──────── MATERIAL TO PROCESS

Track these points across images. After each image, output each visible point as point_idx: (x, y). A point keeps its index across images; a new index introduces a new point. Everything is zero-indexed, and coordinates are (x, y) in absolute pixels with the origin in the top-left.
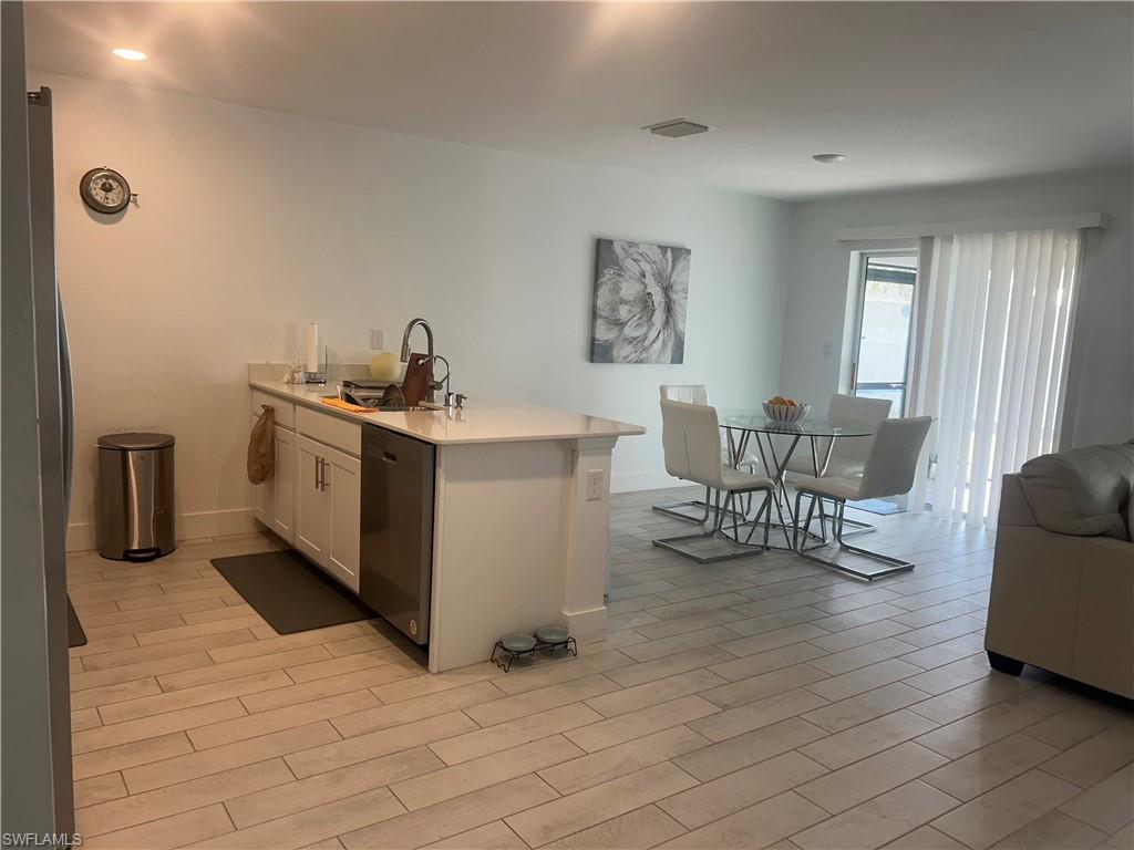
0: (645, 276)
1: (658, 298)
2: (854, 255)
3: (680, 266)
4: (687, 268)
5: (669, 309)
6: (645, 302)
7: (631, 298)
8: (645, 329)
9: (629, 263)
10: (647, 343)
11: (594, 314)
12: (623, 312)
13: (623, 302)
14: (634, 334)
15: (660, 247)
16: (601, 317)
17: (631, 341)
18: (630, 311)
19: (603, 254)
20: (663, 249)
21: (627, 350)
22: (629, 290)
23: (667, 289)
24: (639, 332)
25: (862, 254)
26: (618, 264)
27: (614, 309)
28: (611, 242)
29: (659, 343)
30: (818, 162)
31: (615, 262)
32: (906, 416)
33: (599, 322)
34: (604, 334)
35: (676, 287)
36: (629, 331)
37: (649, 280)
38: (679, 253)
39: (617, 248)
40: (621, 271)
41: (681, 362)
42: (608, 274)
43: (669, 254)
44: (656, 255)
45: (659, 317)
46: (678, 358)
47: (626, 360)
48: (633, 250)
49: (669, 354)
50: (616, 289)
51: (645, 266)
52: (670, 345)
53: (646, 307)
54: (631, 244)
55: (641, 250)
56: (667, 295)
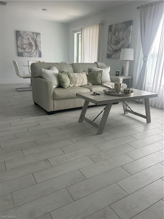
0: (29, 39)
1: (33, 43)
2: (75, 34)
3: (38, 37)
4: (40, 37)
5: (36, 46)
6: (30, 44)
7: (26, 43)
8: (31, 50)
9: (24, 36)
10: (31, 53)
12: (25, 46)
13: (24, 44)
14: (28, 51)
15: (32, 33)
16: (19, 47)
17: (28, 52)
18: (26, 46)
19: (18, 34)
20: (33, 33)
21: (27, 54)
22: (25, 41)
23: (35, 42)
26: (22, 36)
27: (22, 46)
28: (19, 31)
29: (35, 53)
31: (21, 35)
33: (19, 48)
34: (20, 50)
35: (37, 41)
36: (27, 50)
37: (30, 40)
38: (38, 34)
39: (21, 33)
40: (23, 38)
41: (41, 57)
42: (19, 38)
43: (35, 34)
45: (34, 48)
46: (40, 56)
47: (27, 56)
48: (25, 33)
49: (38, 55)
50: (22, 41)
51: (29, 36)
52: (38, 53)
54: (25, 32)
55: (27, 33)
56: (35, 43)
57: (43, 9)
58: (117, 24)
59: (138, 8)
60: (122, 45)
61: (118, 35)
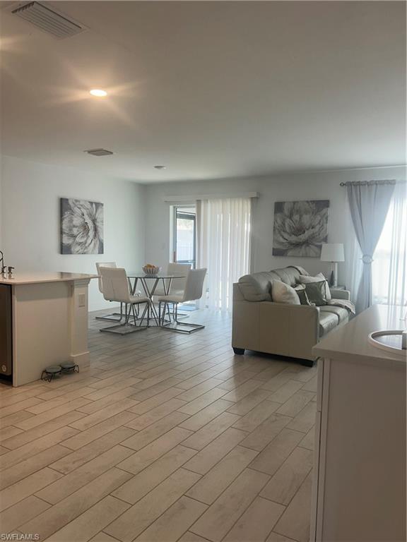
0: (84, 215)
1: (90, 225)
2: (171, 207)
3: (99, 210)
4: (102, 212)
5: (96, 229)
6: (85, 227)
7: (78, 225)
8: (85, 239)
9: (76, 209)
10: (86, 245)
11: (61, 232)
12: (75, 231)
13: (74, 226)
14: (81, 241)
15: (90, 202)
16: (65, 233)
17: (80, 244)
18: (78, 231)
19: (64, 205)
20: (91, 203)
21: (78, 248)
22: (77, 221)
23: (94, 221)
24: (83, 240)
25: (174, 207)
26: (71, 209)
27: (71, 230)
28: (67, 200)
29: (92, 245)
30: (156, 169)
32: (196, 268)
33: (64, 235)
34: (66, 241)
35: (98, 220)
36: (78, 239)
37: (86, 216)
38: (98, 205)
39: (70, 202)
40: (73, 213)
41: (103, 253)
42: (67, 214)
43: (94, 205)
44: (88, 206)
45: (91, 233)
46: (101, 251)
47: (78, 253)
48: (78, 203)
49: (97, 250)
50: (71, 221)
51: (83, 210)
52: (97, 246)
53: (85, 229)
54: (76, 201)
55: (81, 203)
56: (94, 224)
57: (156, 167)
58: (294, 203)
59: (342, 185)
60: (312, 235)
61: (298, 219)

────────────────

» **WHAT TO DO**: Return only the lines from the one containing "56: (667, 295)" through the last line of the entries above, exactly as written and without pictures.

» **RESPONSE**:
56: (667, 295)
0: (29, 39)
1: (33, 43)
2: (75, 34)
3: (38, 37)
4: (40, 37)
5: (36, 46)
6: (30, 44)
7: (26, 43)
8: (31, 50)
9: (24, 36)
10: (31, 53)
12: (25, 46)
13: (24, 44)
14: (28, 51)
15: (32, 33)
16: (19, 47)
17: (28, 52)
18: (26, 46)
19: (18, 34)
20: (33, 33)
21: (27, 54)
22: (25, 41)
23: (35, 42)
26: (22, 36)
27: (22, 46)
28: (19, 31)
29: (35, 53)
31: (21, 35)
33: (19, 48)
34: (20, 50)
35: (37, 41)
36: (27, 50)
37: (30, 40)
38: (38, 34)
39: (21, 33)
40: (23, 38)
41: (41, 57)
42: (19, 38)
43: (35, 34)
45: (34, 48)
46: (40, 56)
47: (27, 56)
48: (25, 33)
49: (38, 55)
50: (22, 41)
51: (29, 36)
52: (38, 53)
54: (25, 32)
55: (27, 33)
56: (35, 43)
57: (43, 9)
58: (117, 24)
59: (138, 8)
60: (122, 45)
61: (118, 35)
0: (84, 215)
1: (90, 225)
2: (171, 207)
3: (99, 210)
4: (102, 212)
5: (96, 229)
6: (85, 227)
7: (78, 225)
8: (85, 239)
9: (76, 209)
10: (86, 245)
11: (61, 232)
12: (75, 231)
13: (74, 226)
14: (81, 241)
15: (90, 202)
16: (65, 233)
17: (80, 244)
18: (78, 231)
19: (64, 205)
20: (91, 203)
21: (78, 248)
22: (77, 221)
23: (94, 221)
24: (83, 240)
25: (174, 207)
26: (71, 209)
27: (71, 230)
28: (67, 200)
29: (92, 245)
30: (156, 169)
32: (196, 268)
33: (64, 235)
34: (66, 241)
35: (98, 220)
36: (78, 239)
37: (86, 216)
38: (98, 205)
39: (70, 202)
40: (73, 213)
41: (103, 253)
42: (67, 214)
43: (94, 205)
44: (88, 206)
45: (91, 233)
46: (101, 251)
47: (78, 253)
48: (78, 203)
49: (97, 250)
50: (71, 221)
51: (83, 210)
52: (97, 246)
53: (85, 229)
54: (76, 201)
55: (81, 203)
56: (94, 224)
57: (156, 167)
58: (294, 203)
59: (342, 185)
60: (312, 235)
61: (298, 219)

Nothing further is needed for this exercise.